Because of that, he says, "a frozen graft will eventually die."

With a shelf life of only about a month – with half of that time needed to test for HIV and other communicable diseases -- extending the shelf life of cartilage can make it more readily available to patients in need of a graft and reduce potentially long waits for a transplant.
 
Since it's already well understood that cartilage is best preserved at room temperature, Owens and Yue are instead focusing on the medium in which grafts are stored. They are trying different drug cocktails to test their effects on minimizing inflammation and thereby keeping cells in the cartilage alive longer.
 

Dr. Owens and researcher Li Yue, PhD.

Ideally, he says, "we could have grafts on the shelf all of the time. We would have a bank."

Other research involves determining the most efficient ways to use a graft, in other words how much bone and cartilage from a donor is needed for a transplant and how much could be saved for another patient and procedure.

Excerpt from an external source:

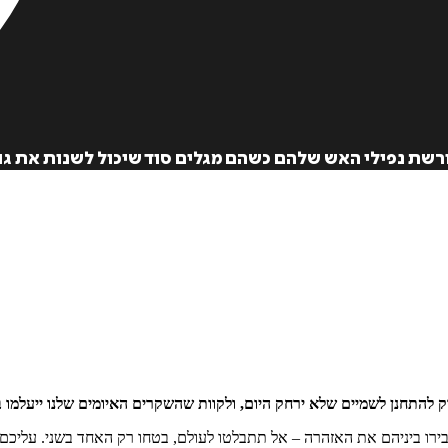
רשת נפילי האש שלהם כשהם מגלים סוד שיכול לשנות את ג
 רק להתחנן לשמיים שלא ירחק היום, ולקוות שהשקרים האיומים שלנו ייעלמו
בירו ביניהם את האזהרה – אל תתבלטו לעולם, בטחו רק האחד בשני. עליכם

These studies using cartilage from cadavers are strictly mechanical and involve assessing how much force "plugs" -- as Owens describes the pieces used to fill lesions -- can withstand before they get dislodged from where they're implanted.
 
One of the wonderful things about cartilage is that, unlike organ transplantation, they do not spur a significant immune response in recipients so rejection is not an issue, Owens says.
 
Another exciting research project for Owens involves applying human stem cells to a torn meniscus to promote healing.

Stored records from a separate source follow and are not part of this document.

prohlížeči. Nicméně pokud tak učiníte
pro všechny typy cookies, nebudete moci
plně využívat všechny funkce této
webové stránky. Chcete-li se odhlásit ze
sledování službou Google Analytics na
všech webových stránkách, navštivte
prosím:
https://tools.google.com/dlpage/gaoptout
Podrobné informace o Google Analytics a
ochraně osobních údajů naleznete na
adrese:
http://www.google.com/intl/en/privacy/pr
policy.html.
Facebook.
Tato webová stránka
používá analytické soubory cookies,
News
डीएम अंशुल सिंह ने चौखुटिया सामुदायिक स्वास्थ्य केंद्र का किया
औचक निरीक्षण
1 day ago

"We actually have it healing in a petri dish," he says.
 
Someday it could prove beneficial in speeding healing following a very common procedure – surgically repairing a torn meniscus. Owens has teamed up with researcher Chat Jayasuriya, PhD, who is affiliated with Rhode Island Hospital and Brown University. Their project has received $75,000 in funding through the Advance Clinical Translational Research initiative, a collaboration between Brown University Health and the state's leading medical and academic centers.
 
"This is very exciting stuff," Owens says.

This research dovetails nicely with the opening of the Cartilage Repair Center at University Orthopedics. This center offers comprehensive management of cartilage and meniscus injuries using cutting-edge techniques and science. 

"We're the only cartilage center in Rhode Island," Owens says.